Looking for a bit of sweet comfort? Sugar, try this sticky date bundt cake with butterscotch sauce frosting. It will melt and warm your heart at the same time. Her name? Dimity.
I don't often make bundt cakes. I always worry that they won't come out of the tin properly but then I got this brand spanking new bundt tin and I decided to make a Winter friendly cake out of it. I had seen a version of this at a cafe but was too full to try it but the vision of this beautifully tall, proud cake with cascade of caramel icing was unforgettable. I found myself daydreaming about it for goodness sake.
This cake was made for Mochi's vet. We switched vets in the new year and now take Mochi to the Sydney University Vet Teaching Hospital. If you've ever had a vet bill you'll probably feel the pain that we did. While we humans are lucky enough to have Medicare our furry, feathered and scaled friends are not and as it is a teaching hospital, the facilities are top notch but the prices are reasonable. You do need to allow for a bit of extra time as you see a student first and then the qualified vet.
When we first arrived with Mochi with her under tongue lump problem we went straight to see a vet as the students were away for Christmas break. Vet Alison took a special interest in Mochi-she has 9 rescue dogs herself so perhaps it was that but over the next few months she would offer help far beyond the call of duty.

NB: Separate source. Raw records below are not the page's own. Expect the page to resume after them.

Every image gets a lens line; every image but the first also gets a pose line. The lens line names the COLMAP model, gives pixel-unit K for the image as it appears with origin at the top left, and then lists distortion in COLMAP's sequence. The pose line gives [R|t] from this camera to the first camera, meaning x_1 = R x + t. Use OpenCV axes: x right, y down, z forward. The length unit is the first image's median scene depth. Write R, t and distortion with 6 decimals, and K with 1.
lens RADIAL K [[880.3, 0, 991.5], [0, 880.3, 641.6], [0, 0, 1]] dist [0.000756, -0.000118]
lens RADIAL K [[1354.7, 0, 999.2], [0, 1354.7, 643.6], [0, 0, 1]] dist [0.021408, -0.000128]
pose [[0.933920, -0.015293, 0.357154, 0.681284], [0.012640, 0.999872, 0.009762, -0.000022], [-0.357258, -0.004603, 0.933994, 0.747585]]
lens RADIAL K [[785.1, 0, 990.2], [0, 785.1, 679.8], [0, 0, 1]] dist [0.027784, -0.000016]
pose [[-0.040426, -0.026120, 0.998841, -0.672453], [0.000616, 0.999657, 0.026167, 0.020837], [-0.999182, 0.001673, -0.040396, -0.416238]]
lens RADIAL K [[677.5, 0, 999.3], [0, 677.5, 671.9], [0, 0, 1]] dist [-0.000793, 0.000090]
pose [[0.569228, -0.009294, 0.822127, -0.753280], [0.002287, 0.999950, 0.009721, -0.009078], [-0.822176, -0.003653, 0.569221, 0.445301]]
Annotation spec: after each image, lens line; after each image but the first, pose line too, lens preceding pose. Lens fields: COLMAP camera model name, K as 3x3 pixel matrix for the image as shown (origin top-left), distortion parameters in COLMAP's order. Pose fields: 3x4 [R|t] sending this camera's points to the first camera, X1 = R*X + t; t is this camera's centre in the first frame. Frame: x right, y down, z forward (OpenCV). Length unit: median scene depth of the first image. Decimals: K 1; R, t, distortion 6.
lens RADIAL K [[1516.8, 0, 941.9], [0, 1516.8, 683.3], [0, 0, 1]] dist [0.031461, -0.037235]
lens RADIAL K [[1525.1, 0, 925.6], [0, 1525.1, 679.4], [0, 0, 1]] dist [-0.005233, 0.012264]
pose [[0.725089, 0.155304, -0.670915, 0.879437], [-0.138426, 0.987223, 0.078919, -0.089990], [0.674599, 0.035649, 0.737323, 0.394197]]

When Mochi last went in I decided to bake Alison a cake, a small gesture to say thank you.
Baking a cake for someone is fraught with complications in today's age because you never know if someone eats sugar or is gluten free. I once made sweets for a friend who pushed them away in horror as he was on a diet. I felt terrible for tempting him.
They say there is a scientific reason for wanting to bake for people. It is a form of creative expression-instead of painting or writing, your canvas is a cake or cookies. It also helps express the explicitly unsaid. If someone is going through a tough time or there has been a bereavement, you can show them that you care with a batch of cupcakes. In a Huffpo article about the psychology of baking for other people Susan Whitbourne, a professor of psychological and brain sciences at the University of Massachusetts said, "It can be helpful for people who have difficulty expressing their feelings in words to show thanks, appreciation or sympathy with baked goods."
It also helps you the baker because you focus on something. Baking requires concentration and concerted mindfulness. For some it can help ease negative thoughts or lessen the focus on them. And there is also just the good old fashioned feeling of doing something nice or altruistic for others. According to Project Happiness, "Giving to others releases endorphins which then activate parts of our brain that are associated with trust, pleasure and social connection." I figure I don't get endorphins from exercise but I must get them from baking and if you can say thank you at the same time, it's a win win!
So tell me Dear Reader, are you a baker? Do you cook for people and why do you think you do it? Creativity? To express the unsaid? To focus the restless mind or the good old fashioned feeling of doing something nice or altruistic for others?